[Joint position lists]
....

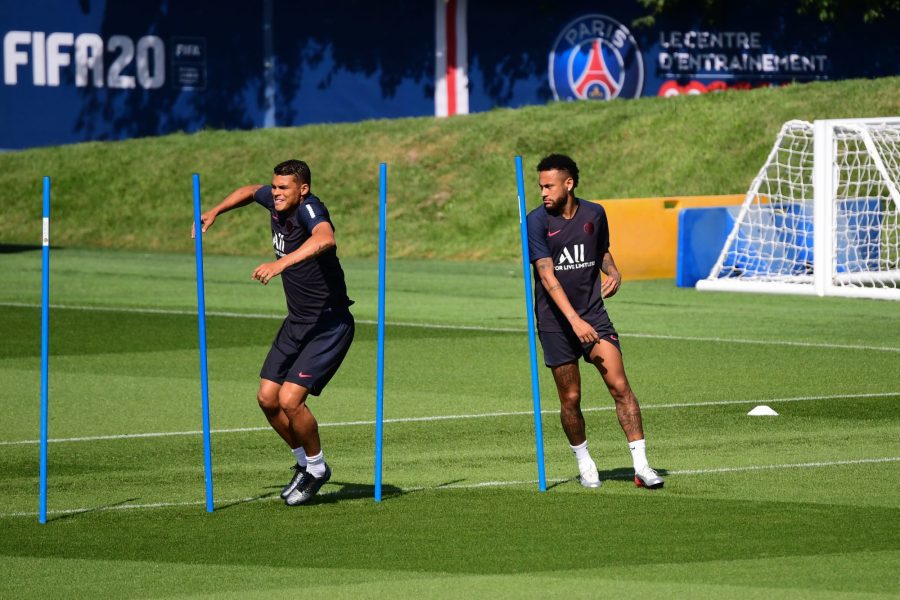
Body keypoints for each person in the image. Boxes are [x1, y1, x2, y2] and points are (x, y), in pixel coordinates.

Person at [193, 159, 355, 506]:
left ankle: (317, 467)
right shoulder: (274, 198)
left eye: (284, 188)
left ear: (303, 189)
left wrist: (280, 263)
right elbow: (250, 192)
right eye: (276, 187)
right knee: (267, 398)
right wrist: (216, 211)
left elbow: (326, 239)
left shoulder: (310, 209)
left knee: (289, 400)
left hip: (329, 324)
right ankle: (302, 464)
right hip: (297, 320)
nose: (276, 193)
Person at [526, 154, 663, 490]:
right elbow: (547, 276)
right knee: (570, 398)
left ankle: (642, 467)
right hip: (556, 323)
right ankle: (585, 462)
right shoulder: (535, 221)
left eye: (549, 185)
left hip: (593, 315)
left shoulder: (594, 213)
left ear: (568, 184)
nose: (543, 192)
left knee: (620, 387)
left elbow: (601, 252)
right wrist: (574, 322)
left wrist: (614, 272)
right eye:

....

Word for word, retype the lines from the one containing "left wrist: (280, 263)" through the final line of the data, including both ends and nothing more.

EXERCISE ANSWER.
left wrist: (280, 263)
right elbow: (250, 192)
right eye: (276, 187)
right knee: (267, 398)
right wrist: (216, 211)
left elbow: (326, 239)
left shoulder: (310, 209)
left knee: (289, 400)
left hip: (329, 324)
right ankle: (302, 464)
right hip: (297, 320)
nose: (276, 193)
Person at [526, 154, 663, 490]:
right elbow: (547, 276)
right knee: (570, 398)
left ankle: (642, 467)
right hip: (556, 323)
right ankle: (585, 462)
right shoulder: (535, 221)
left eye: (549, 185)
left hip: (593, 315)
left shoulder: (594, 213)
left ear: (568, 184)
nose: (543, 192)
left knee: (620, 387)
left elbow: (601, 252)
right wrist: (574, 322)
left wrist: (614, 272)
right eye:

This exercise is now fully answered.